INTRODUCTION: Topical photodynamic therapy (PDT) is based on the administration of a photosensitizing drug and its selective retention in malignant tissue and its subsequent activation by light at specific wavelengths, causing cell death by the production of free radicals and/or reactive oxygen species [1, 2]. PDT has been applied to almost every type of superficial nonmelanoma skin cancer and numerous benign skin disorders [3-4]. Chloro-aluminium phthalocyanine (ClAlPc) is a lipophilic photosensitizers widely used in preclinical studies of PDT for the treatment of skin cancer [5]. Besides ClAlPc has excellent photochemical and photodynamic activity, this is insoluble in water, which limits its bioavailability and its administration in a physiological environment. In this scenario, several strategies have been proposed to improve the skin accumulation of photosensitizers, including the use of microemulsions, micelles, lipid-based nanoparticles, and polymer-based nanoparticles [5-10]. In this study, we described the preparation and characterization of hexagonal liquid crystalline nanodispersion (LCN) as a controlled drug delivery system for ClAlPc and tested their phototoxicity effect in A375 cells in vitro to investigate their efficacy in PDT for melanoma treatment.
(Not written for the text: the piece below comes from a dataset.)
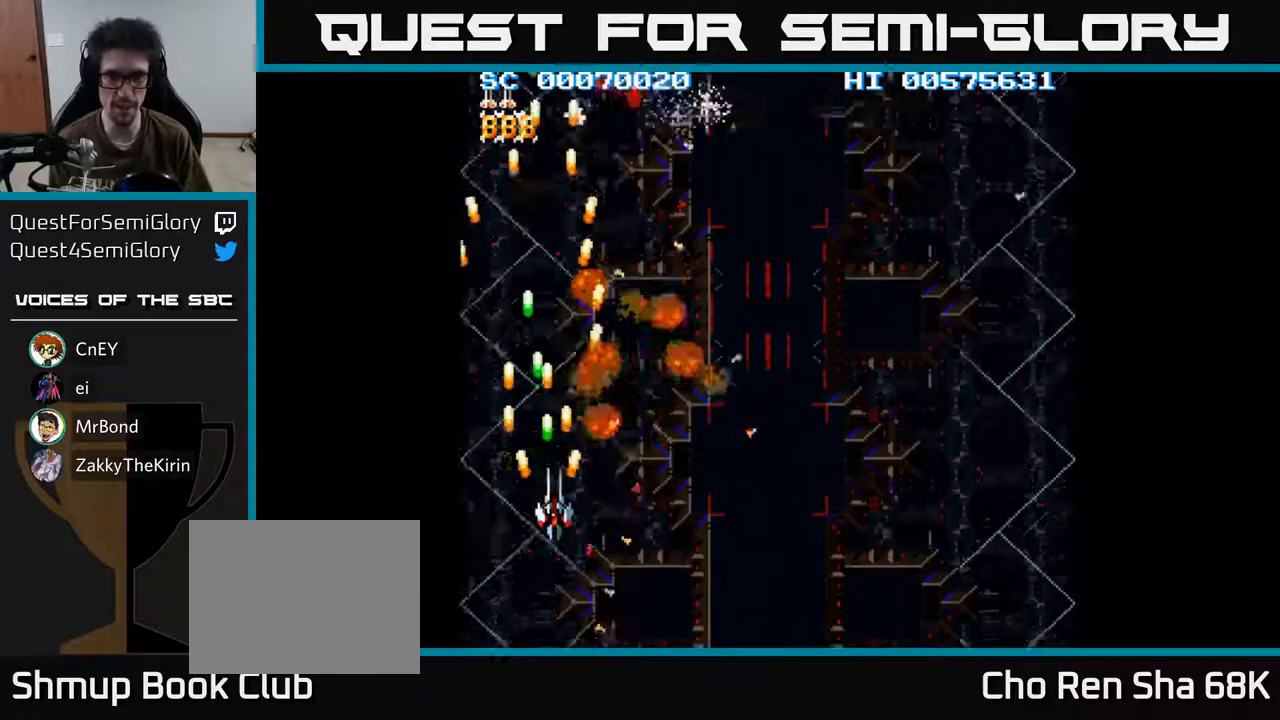
{"buttons": ["A", "DPAD_RIGHT"], "left_stick": "center", "right_stick": "center", "events": [[117, "DPAD_DOWN", "down"], [217, "DPAD_RIGHT", "up"], [350, "DPAD_DOWN", "up"], [350, "DPAD_RIGHT", "down"], [383, "DPAD_RIGHT", "up"], [383, "DPAD_UP", "down"], [500, "DPAD_RIGHT", "down"], [500, "DPAD_UP", "up"]]}
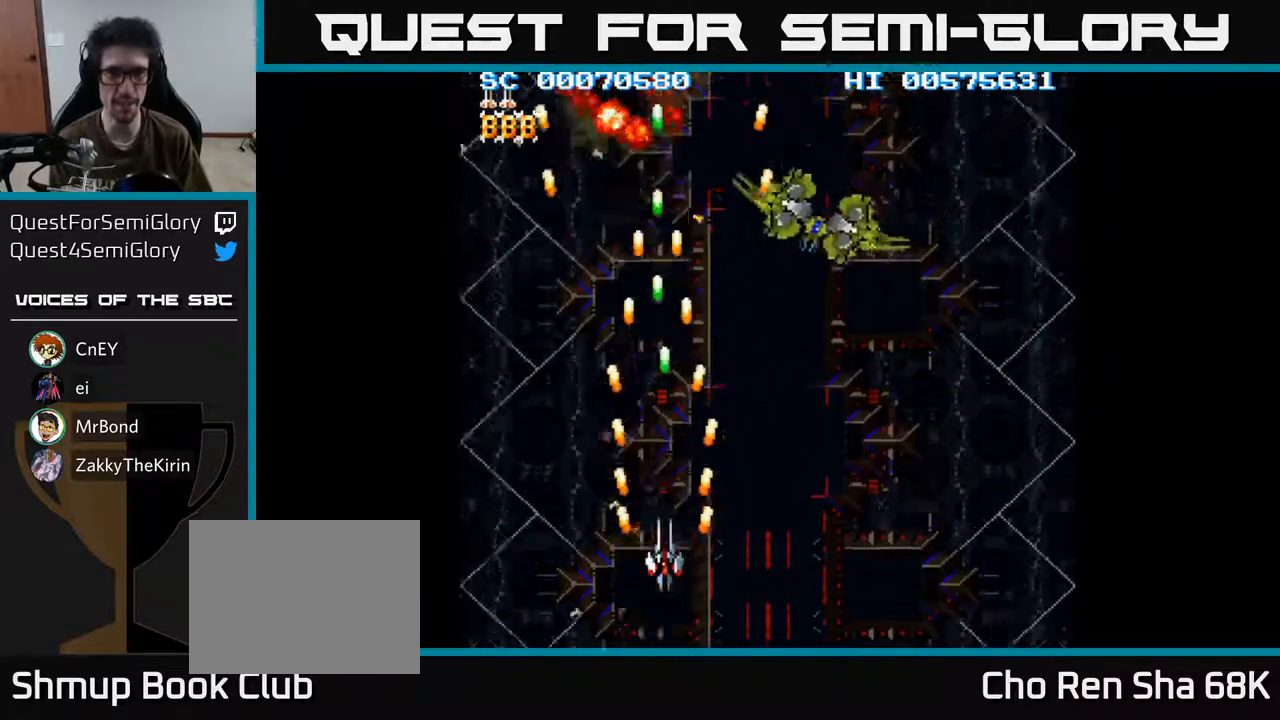
{"buttons": ["A", "DPAD_DOWN"], "left_stick": "center", "right_stick": "center", "events": [[200, "DPAD_UP", "down"], [300, "DPAD_UP", "up"], [350, "DPAD_DOWN", "down"], [383, "DPAD_RIGHT", "up"]]}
MATERIALS AND METHODS: ClAlPc-loaded LCN was characterized according to their particle size, distribution and zeta potential, morphological aspects by atomic force microscopy, stability and phototoxic action in melanoma cell line (A375).
RESULTS: The mean of particle size were 198.56 (±1.0) and 179.7 (±2.0) for LCN in absence or ClAlPc presence, respectively. Negative zeta potential was approximately 40 and ClAlPc-loaded LCN maintained their physical stability from particle size and distribution over 15 days. In addition, ClAlPc-loaded LCN also presented biocompatibility in the dark for normal keratinocytes cell (HaCat) from 4 to 1300ng/mL and potent antitumor effect in PDT using 1J/cm2 for melanoma cell (A375) with nuclear cell damage at 300ng/mL.
CONCLUSION: This study demonstrated that ClAlPc-loaded LCN is a potent and promising photosensitizer drug in the photodynamic therapy.